In this week's episode of the Get Lit Minute, your weekly poetry podcast, we spotlight the life and work of poet, Claude McKay. He was a key figure in the Harlem Renaissance, a prominent literary movement of the 1920s. His work ranged from vernacular verse celebrating peasant life in Jamaica to poems that protested racial and economic inequities. His philosophically ambitious fiction, including tales of Black life in both Jamaica and America, addresses instinctual/intellectual duality, which McKay found central to the Black individual’s efforts to cope in a racist society. He is the author of The Passion of Claude McKay: Selected Poetry and Prose (1973), The Dialectic Poetry of Claude McKay (1972), Selected Poems (1953), Harlem Shadows (1922), Constab Ballads (1912), and Songs of Jamaica (1912), among many other books of poetry and prose.

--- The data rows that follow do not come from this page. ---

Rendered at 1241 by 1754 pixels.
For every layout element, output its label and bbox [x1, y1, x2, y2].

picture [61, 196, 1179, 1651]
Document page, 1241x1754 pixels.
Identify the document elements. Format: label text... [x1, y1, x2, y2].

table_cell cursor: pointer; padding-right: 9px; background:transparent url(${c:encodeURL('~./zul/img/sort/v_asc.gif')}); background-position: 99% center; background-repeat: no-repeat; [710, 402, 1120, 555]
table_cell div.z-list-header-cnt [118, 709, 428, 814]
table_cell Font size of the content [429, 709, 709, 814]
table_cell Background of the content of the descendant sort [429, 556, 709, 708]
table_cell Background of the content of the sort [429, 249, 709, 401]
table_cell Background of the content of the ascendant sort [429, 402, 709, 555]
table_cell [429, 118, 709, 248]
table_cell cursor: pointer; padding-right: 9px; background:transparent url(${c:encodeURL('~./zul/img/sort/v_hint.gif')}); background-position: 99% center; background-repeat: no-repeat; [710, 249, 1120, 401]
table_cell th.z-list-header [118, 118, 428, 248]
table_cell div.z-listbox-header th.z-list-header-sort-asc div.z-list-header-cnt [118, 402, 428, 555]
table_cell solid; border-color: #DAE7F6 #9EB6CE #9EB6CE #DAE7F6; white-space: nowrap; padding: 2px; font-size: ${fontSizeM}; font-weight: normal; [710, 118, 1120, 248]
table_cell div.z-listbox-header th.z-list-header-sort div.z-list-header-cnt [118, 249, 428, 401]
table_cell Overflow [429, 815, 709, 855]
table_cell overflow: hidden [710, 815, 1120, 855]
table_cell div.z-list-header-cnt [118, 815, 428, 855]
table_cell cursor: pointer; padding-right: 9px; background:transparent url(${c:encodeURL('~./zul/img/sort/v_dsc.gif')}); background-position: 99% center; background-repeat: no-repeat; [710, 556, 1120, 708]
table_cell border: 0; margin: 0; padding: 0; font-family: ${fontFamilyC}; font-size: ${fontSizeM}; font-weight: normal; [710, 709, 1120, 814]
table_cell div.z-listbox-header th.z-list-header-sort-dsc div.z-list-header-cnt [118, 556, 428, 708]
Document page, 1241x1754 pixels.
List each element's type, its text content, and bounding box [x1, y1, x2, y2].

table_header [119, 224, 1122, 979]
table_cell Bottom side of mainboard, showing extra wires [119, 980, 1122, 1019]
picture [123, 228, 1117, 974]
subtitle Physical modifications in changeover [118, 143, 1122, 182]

McKay has been recognized for his intense commitment to expressing the challenges faced by Black Americans and admired for devoting his art and life to social protest, and his audience continues to expand. Source
This episode includes a reading of his poem, “I Know My Soul” featured in our 2022 and 2023 Get Lit Anthology.
“I Know My Soul”
I plucked my soul out of its secret place,
And held it to the mirror of my eye,
To see it like a star against the sky,
A twitching body quivering in space,
A spark of passion shining on my face.
And I explored it to determine why
This awful key to my infinity
Conspires to rob me of sweet joy and grace.
And if the sign may not be fully read,
If I can comprehend but not control,
I need not gloom my days with futile dread,
Because I see a part and not the whole.
Contemplating the strange, I’m comforted
By this narcotic thought: I know my soul.